Most local government leaders, however, seem uninterested in people-based strategies, at least insofar as they are seen as ingredients in economic development. These leaders tend to prefer place-based approaches such as stadiums, casinos and convention center projects that so often are panned as boondoggles.

Even if this may be less than ideal from a theoretical perspective, it is understandable. After all, localities are inherently place-based entities. One thing that makes a local government distinct from a corporation or other organization is its status as a territorial entity. Cities and towns can expand, but it’s rare that they ever get rid of territory once they’ve acquired and incorporated it.

A city’s territory is much more tightly bound to it than its citizens are. People can move. They can choose to affiliate themselves with another town. But cities cannot exchange one geography for another.

This produces some bad incentives. For example, the fiscal liabilities of a locality attach to its territory, not to its citizens. So voters have every incentive to pull the lever for politicians who will minimize costs in the present at the expense of the future. Politicians can sign bad union deals with future pension promises that are hard to fulfill. They can go into debt to spend money now.

But the citizens who voted for those politicians can then simply move to another town, often to a suburb (or a different suburb) within the same region, to avoid paying off those debts. In many cases they don’t even need to change jobs. It’s like being able to run up big debts on a credit card in someone else’s name. If cities were people-based entities and the debts run up during the time citizens lived there followed them wherever they went, we’d surely see much more fiscal sanity.

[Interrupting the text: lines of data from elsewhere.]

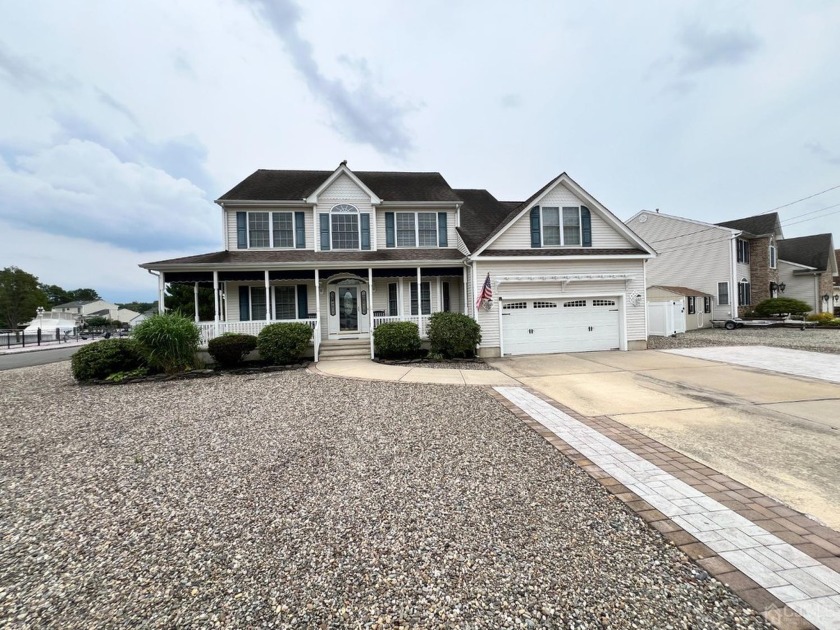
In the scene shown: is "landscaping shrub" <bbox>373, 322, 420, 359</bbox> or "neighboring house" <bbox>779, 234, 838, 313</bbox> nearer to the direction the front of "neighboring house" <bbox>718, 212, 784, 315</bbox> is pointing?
the landscaping shrub

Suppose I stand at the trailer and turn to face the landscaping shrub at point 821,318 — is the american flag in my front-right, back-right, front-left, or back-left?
back-right

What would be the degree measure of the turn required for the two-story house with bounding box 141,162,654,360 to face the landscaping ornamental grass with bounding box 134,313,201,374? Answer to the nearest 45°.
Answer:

Given their fundamental territoriality, however, cities can never really be people-based entities in that sense. Harvard economist Edward Glaeser, an advocate for policies that are first about people, is realistic about the choices facing local policymakers. As he put it in an article for City Journal, “No mayor ever got re-elected by making it easy for his citizens to move to Atlanta, of course, even when that might be a pretty good outcome for the movers themselves.” In other words, we should understand that local leaders will always be place-focused. It’s inherent in the job.

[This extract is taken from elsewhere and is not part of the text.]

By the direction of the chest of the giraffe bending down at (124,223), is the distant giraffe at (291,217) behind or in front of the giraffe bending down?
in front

For their parts, state and federal governments need to recognize and shape the right oversight and incentive structures around localities to account for this. First, this would mean reducing incentives for local governments to rack up huge debts and liabilities. While I am a strong proponent of greater local autonomy in many areas, there should be strict state oversight to prevent the accumulation of excess debt or unfunded liabilities by local government.

Second, state and federal place-oriented aid should, as often as possible, be directed to relieving burdens rather than to speculative “build it and they will come” endeavors. Rather than subsidizing real estate projects and the like to try to restart growth, another approach to fiscal stabilization is to deal with some of the major liability issues directly.

One example is combined sewer overflows. In many older cities, both stormwater runoff and sanitary sewage flow through the same pipes. In heavy rains, these can overflow into local waterways. Under the Clean Water Act, cities and sewer districts are required to substantially eliminate these. But that can cost billions of dollars. For the most part, this will fall on the citizens living in that service territory in the form of higher rates.

If aid were directed to helping pay for these costs instead of going to more speculative projects, this would hold down utility rates that hit low-income people the hardest, and it would contribute to improving the cost profiles of these places that have driven people to the suburbs or out of the region entirely.

States and the federal government, by changing incentive structures and helping localities that face true place-based challenges, can hopefully produce an environment in which the focus of local leadership shifts toward the more people-based endeavors, such as education and other human services.